Les goûters plastiques de Patrick Chappert-Gaujal.
Fidélité à une enfance et à ses jeux, là où s’étend le drap nuptial
du
frou-frou quotidien
de la mer et de la terre. On n’y trouve pas
seulement des violettes et des roses; c’est
dans ce précieux gisement
que Patrick Chappert-Gaujal pêche et cueille ses goûters plastiques.

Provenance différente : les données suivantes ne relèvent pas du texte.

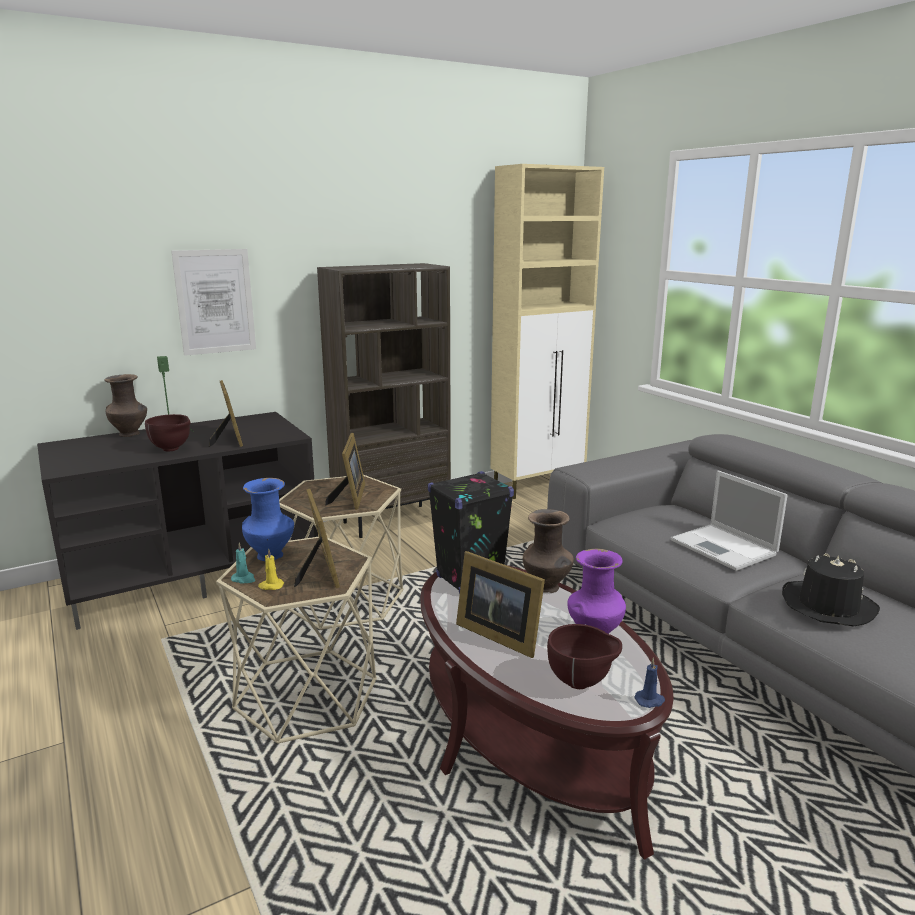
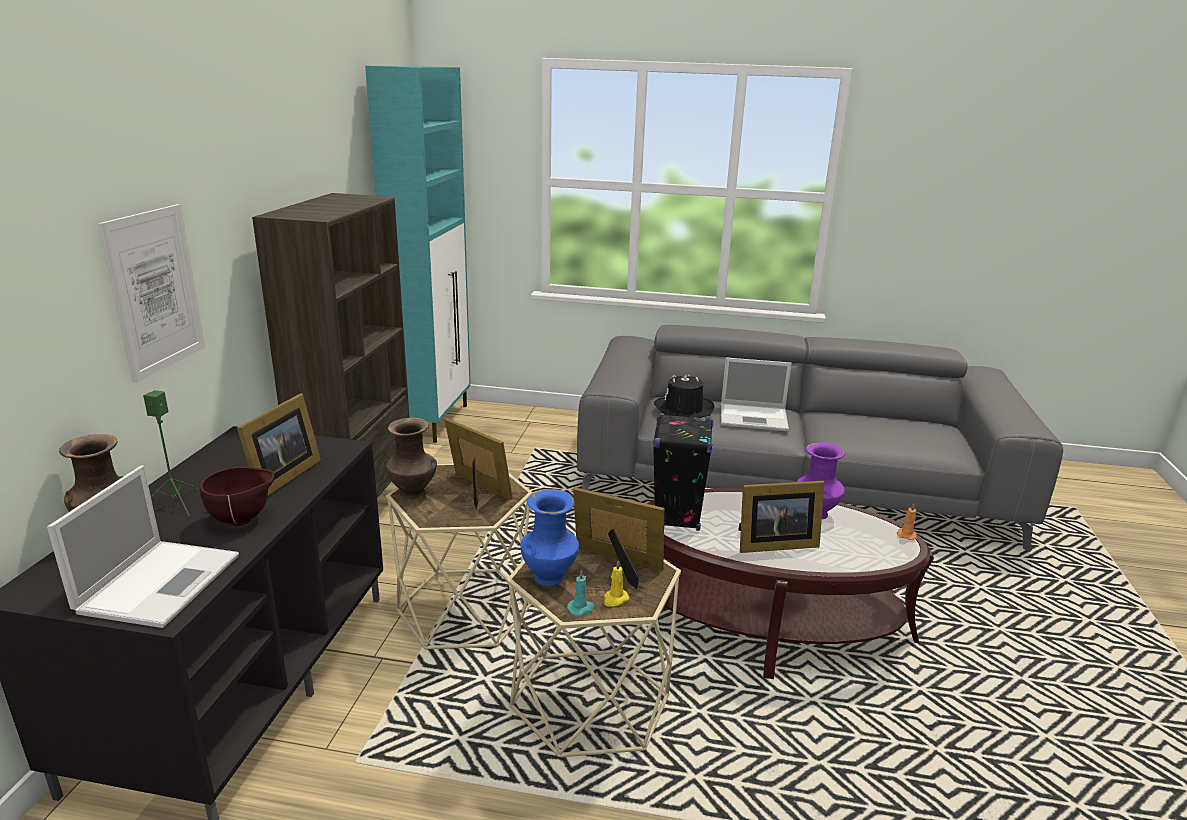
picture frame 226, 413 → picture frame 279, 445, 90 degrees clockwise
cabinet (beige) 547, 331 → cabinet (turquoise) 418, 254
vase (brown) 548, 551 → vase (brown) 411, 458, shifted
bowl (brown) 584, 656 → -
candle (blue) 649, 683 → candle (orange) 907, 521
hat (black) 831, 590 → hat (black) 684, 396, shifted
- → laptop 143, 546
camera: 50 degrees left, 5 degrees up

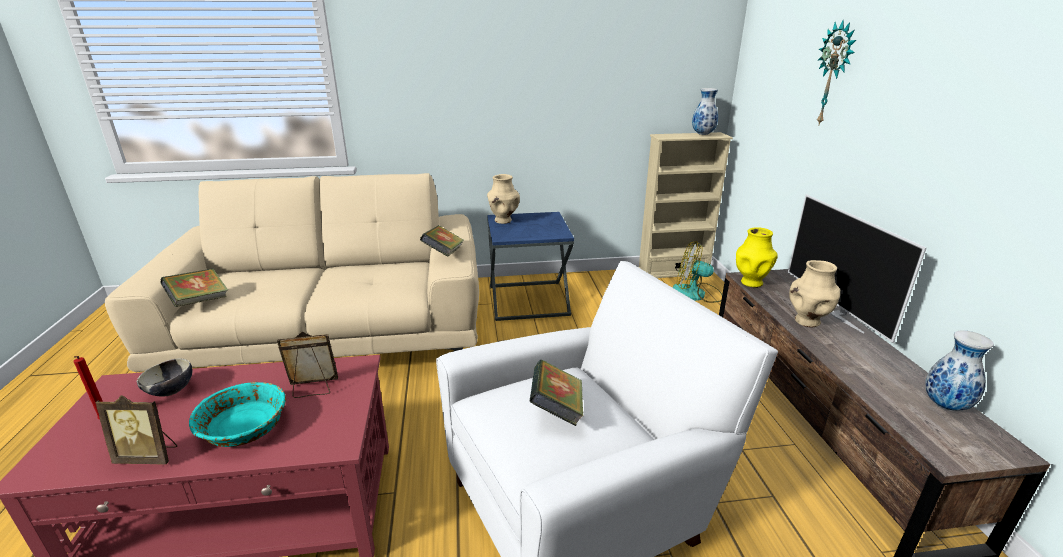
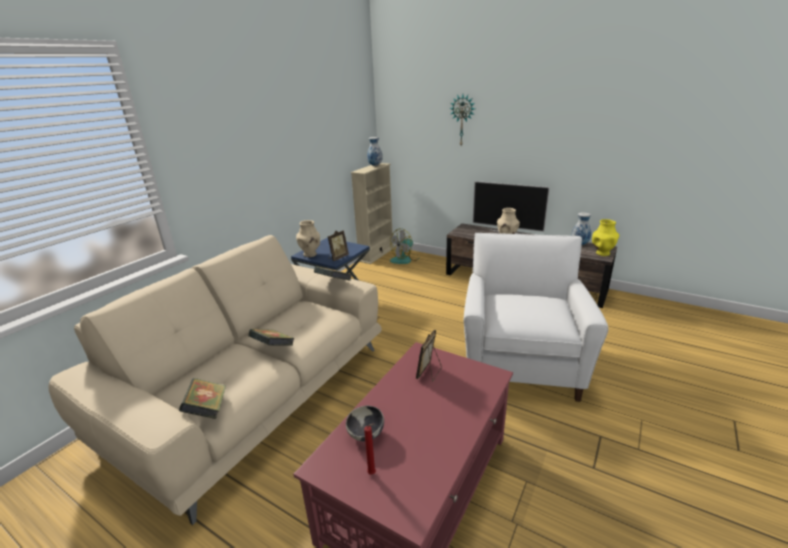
picture frame 136, 429 → picture frame 338, 245, shifted
bowl (turquoise) 237, 414 → -
book 556, 393 → book 271, 337, shifted
vase (yellow) 757, 257 → vase (yellow) 605, 237, shifted
camera: 50 degrees left, 0 degrees up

Ici sur les lèvres mouvantes de MARE NOSTRUM (le ”lac domestique” du
poète Salah Stetié)
et sur les franges de la VIA DOMITIA, un jardin de
cimetière d’objets et de signes. Plage
d’aventures, où l’artiste
recherche sa matière : végétale, minérale, culturelle.
La promenade
(pas à pas), la chasse-cueillette (à la manière de celle
d’un archéologue), voici le premier
travail de Patrick, que nous savons
ivre de surprises et de ce “je ne sais quoi” et “presque rien”
(si cher
au philosophe Jankelevitch) qui appelle au rendez-vous son oeil et sa
rêverie.
Traces humbles, dérisoires, et cependant fascinants trophées empruntés
à l’écriture éphémère
et disparate du temps, du mouvement du jour et de
la nuit, de cette valse météorologique,
plus ou moins enragée.
Le deuxième travail de Patrick est d’atelier. Mais notons-le, pas de
n’importe quel atelier.
Dans le sien - vaste, toutes verrières ouvertes sur l’étang et la mer - vécut
l’écrivain-pirate Henry de Monfreid, fils du peintre
Georges-Daniel et, à certaines heures du soir
ou du matin, on peut y
croiser les fantômes de quelques géants qui s’y arrêtèrent
(Gaugin, Matisse, Picasso) ou
plantèrent leur chevalet non
loin (Hartung). C’est ici, dans cet
abri de chaleur - qui intimide et responsabilise à la fois - que Chappert-Gaujal
est devenu peintre
et sculpteur. C’est ici, régi d'avantage par le paradigme de la
récupération que celui du READY-MADE,
qu’il fait, avec ses propres
mains et un regard de mage, des images et des ruines choisies.
Mais l’oeuvre n’existe complètement que passée par une troisième
épreuve, celle de la couleur.
L’artiste ne se suffit pas de la chair de
la ruine (végétale, minérale, textile, industrielle) organisée,
il
l’habille, lui donne un corps et une allure de gala, il restitue une
sorte de parole claire à toute chose
que l’abandon, la désuétude ou le
mépris avaient rendu muette, à toute chose que la table de travail
(disposer, superposer, coller) ré-interprète, avec un besoin des
respiration et une exigence de
battement du sens.
Avec la matière première glanée et accumulée (qui un temps “se repose”
sur
les étagères de son atelier) P. Chappert-Gaujal élabore des
tableaux-reliefs des volumes-stèles,
lesquels ne nous parlent pas
seulement (entre mémoire et fiction) de l’esprit d’un lieu particulier,
mais de tous ces lieux - et sortilèges - emmêlés que l’artiste véhicule
dans sa valise de grand voyageur,
de la Suède à l’Afrique du Sud, de
l’Asie à l’Amérique. L’amoureux de son confins occitan possède
des
ailes qui le mènent partout. C’est bien pour cela que son art ludique
et ingénieux nous ouvre
un chemin vers le merveilleux et vers le rêve.